*Work request A*
Gather every line of the entries that contains the word "Şaryo". Case counts.

*** Document text ***

Most professional artisans will visit your property and provide an estimate (devis) for any proposed work needed and they will often bring copies of their registration and professional insurance which will help you to validate their credentials up front.

As a minimum, the registration details should have a valid 13-digit SIRET number which you can validate to some extent for yourself on several online registers. For example, visit infogreffe.fr and enter details of the artisan’s name or SIRET number and you should be able to find some basic details about the person. This site then allows you to request details of a person’s KBIS for less than €3. The KBIS will give you more details about what services a person is registered to carry out for clients. If you are satisfied with these credentials then you will still need to ask the artisan for a copy of their insurance to check that that they are insured appropriately for what they are registered for. Naturally, all of this documentation is in French, which can put off some expats from validating things properly. What often happens then is that people revert to the easy option of asking for recommendations on one of the many expat Facebook groups and this usually provides very quick responses – in English of course!

If more due diligence is required then there is another option of asking a local property manager who should speak enough French to be able to verify an artisan’s credentials, They may even have a local set of pre-validated artisans that they have used before and can recommend, and who have all the correct skills, paperwork and insurances.

In my opinion a property owner will find and select artisans in the UK or in France in the same manner regardless of country based their attitude to due diligence, risk, size of task, spending capacity etc.

*** End of Document text ***

*Work request B*
According to the text on checking artisans' credentials, how many digits does a valid SIRET number have?

*** Exercise material ***

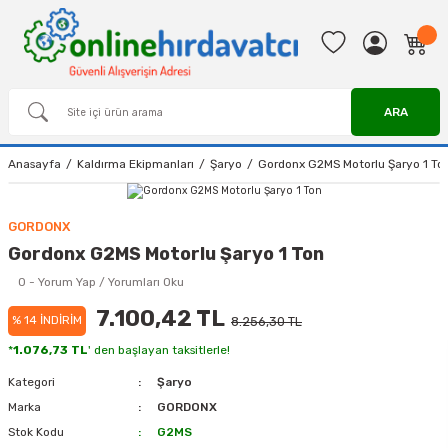
ARA
Anasayfa
Kaldırma Ekipmanları
Şaryo
Gordonx G2MS Motorlu Şaryo 1 To
GORDONX
Gordonx G2MS Motorlu Şaryo 1 Ton
0 - Yorum Yap / Yorumları Oku
7.100,42 TL
% 14 İNDİRİM
8.256,30 TL
*
1.076,73 TL
' den başlayan taksitlerle!
Kategori
Şaryo
Marka
GORDONX
Stok Kodu
G2MS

*** End of Exercise material ***

*Output A*
Şaryo
Gordonx G2MS Motorlu Şaryo 1 To
Gordonx G2MS Motorlu Şaryo 1 Ton
Şaryo

*Output B*
13 digits.